Apple has reportedly scaled back and delayed its plans to develop a vehicle.
After initially aiming for a fully autonomous vehicle, the company has scaled back its ambitions and is now focusing on an electric vehicle (EV) with more limited features, including more basic driver-assistance features, Bloomberg reported Tuesday (Jan. 23), citing unnamed sources.
However, the project has encountered numerous setbacks, resulting in a projected release date of 2028, two years later than previously anticipated, according to the report.
Apple did not immediately reply to PYMNTS’ request for comment.
Since the beginning of the company’s car project in 2014, the complexity of building a car from scratch has led to management changes, layoffs and strategy shifts for the venture, according to the report.
The endeavor is also one of the company’s most expensive research and development (R&D) endeavors, the report said.

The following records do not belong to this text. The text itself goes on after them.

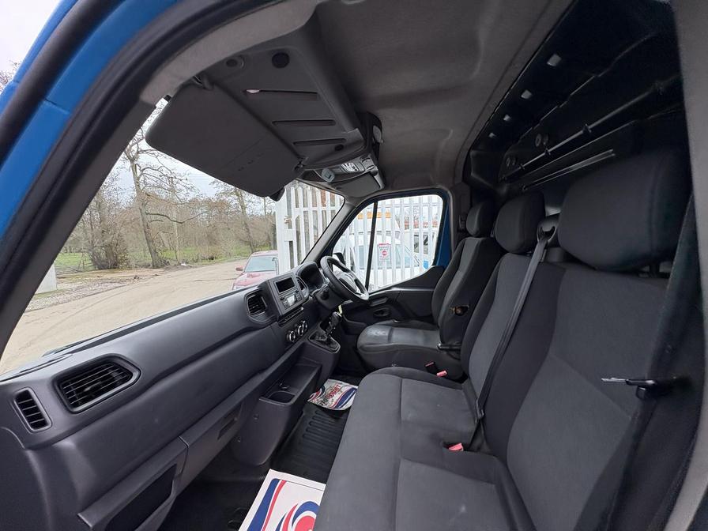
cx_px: 354
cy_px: 266
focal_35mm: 14
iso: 64
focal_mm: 2.22
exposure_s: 1/179
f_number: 2.2
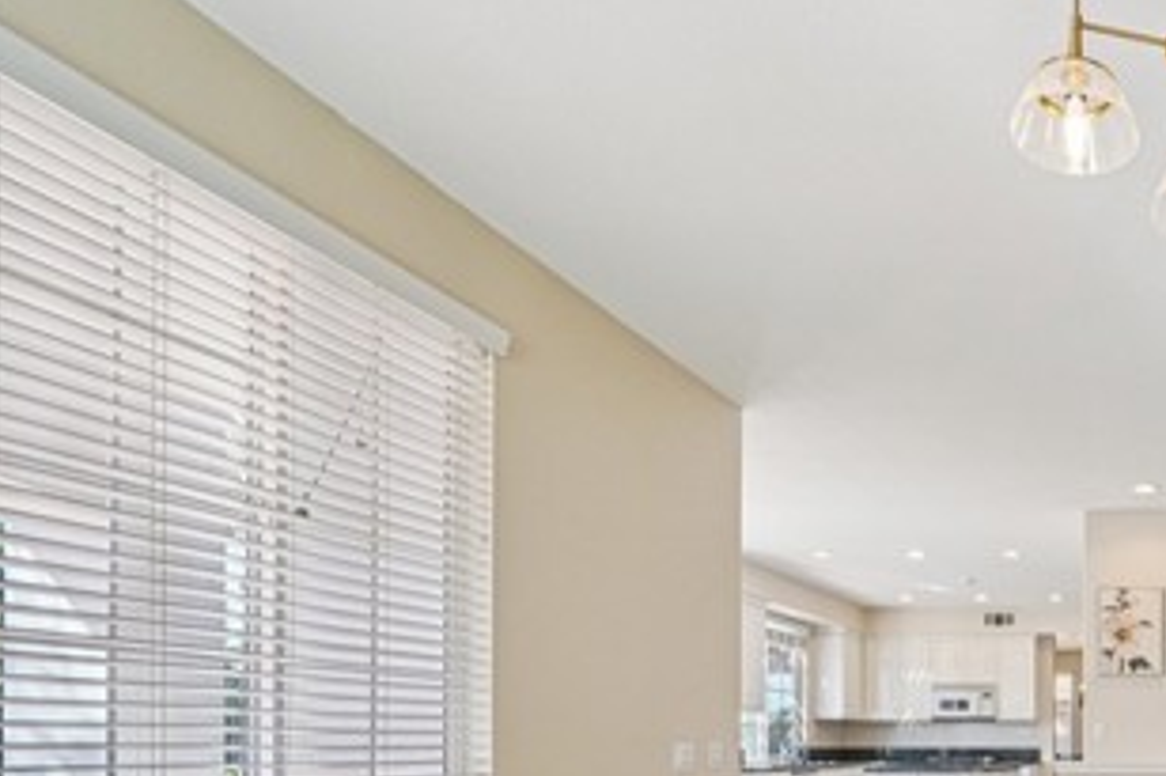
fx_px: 874
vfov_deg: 43.4
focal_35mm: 27
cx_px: 1196
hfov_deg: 51.9
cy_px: 712
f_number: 8
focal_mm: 13
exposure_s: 1/30
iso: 320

Despite these challenges, Apple sees the car as a potential game-changer that could reinvigorate its sales growth and diversify its product lineup, as revenue has stalled in recent years due to a maturing smartphone industry and a slowdown of sales in China, per the report.
While some Apple executives remain skeptical about the profitability of a car, the company views it as an opportunity to enter the thriving EV sector, according to the report.
The company’s tech peers like Amazon, Alphabet, Huawei and Xiaomi have already made significant strides in that sector, the report said.
To differentiate its vehicle, Apple plans to offer a sleek design, advanced safety systems and a unique user interface, per the report. Apple has been engaging with potential manufacturing partners in Europe to discuss its new approach.
In another recent development in this space, Alphabet subsidiary Waymo and a partner, ride-hailing platform Uber, said in October that they had launched fully autonomous rides available to Uber customers in Phoenix.
Customers who request a ride on the app may have the opportunity to experience Waymo Driver self-driving car technology, which means there will be no human driver behind the wheel.